L’espace scénique est un cercle lumineux délimité par un tracé en argile au sol. Une partie du public se trouve autour du cercle et une autre partie est au balcon du deuxième étage, surplombant le cercle. On est assis par terre et on peut aussi déambuler, changer de niveau et de perspective.

Au centre du cercle, il y a un micro qui capte les sons et les vibrations : ceux des courses, des mouvements, des respirations et des bruits que font les deux interprètes, Grant et Blain ; ceux du hautbois et de la trame sonore conçue par Blouin ; ceux du micro manipulé par les interprètes.

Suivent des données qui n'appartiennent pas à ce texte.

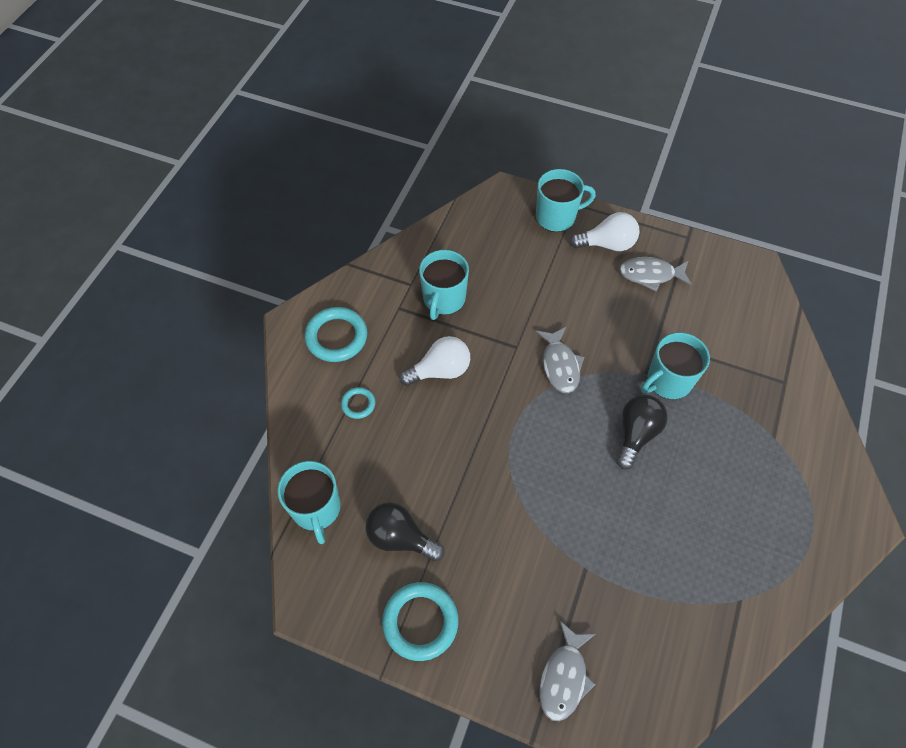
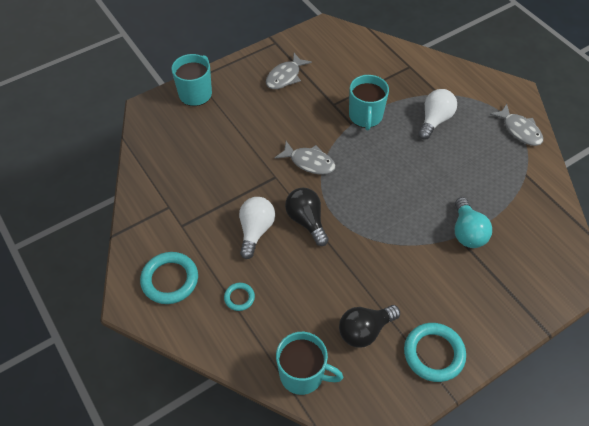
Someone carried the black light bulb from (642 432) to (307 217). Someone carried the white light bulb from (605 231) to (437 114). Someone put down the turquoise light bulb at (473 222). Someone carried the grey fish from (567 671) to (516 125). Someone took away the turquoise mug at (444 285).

Il y a une boucle de rétroaction constante entre le mouvement et le son : le micro capte le son du mouvement qui est intégré dans la bande sonore, affectant à son tour le mouvement et ainsi de suite. Une boucle infinie comme un cercle.

Pendant leur processus de recherche, les trois comparses ont pris connaissance d’un texte de Matei Visniec, L’homme dans le cercle. Ce texte a imprégné leur création, qui est devenue peu à peu une métaphore de la solitude et de l’enfermement.

Dans le cercle. Photographe : Maxime Pronovost.

Au début de la pièce, Sarah-Ève Grant semble sereine dans le cercle, à l’abri dans une sorte de cocon. Puis progressivement, elle se sent prise au piège, se débat comme un insecte englué dans une toile d’araignée. Un moment particulièrement marquant correspond à ses tentatives d’agrandir le cercle, par un jeu de lumières et de glissades, mais hélas le cercle se referme toujours sur elle. Autre séquences poignantes, Florence Blain joue du hautbois tout en bougeant en sol et finit par tourner sur elle-même à l’infini sans s’arrêter de jouer.

Dans le cercle est une création qui peut paraître très conceptuelle quand on la décrit, mais elle vous happe et vous retient. Un peu comme si on plongeait dans un caisson sensoriel, où seul compte le jeu de la lumière et du son et Sarah-Ève qui glisse par terre hors de son cercle jusqu’aux quatre coins du théâtre. Une pièce qu’on savoure discrètement dans l’obscurité, une pièce transdisciplinaire, puisqu’au-delà de l’interaction entre des artistes de divers horizons, elle fait fusionner différentes approches pour proposer au public une expérience nouvelle.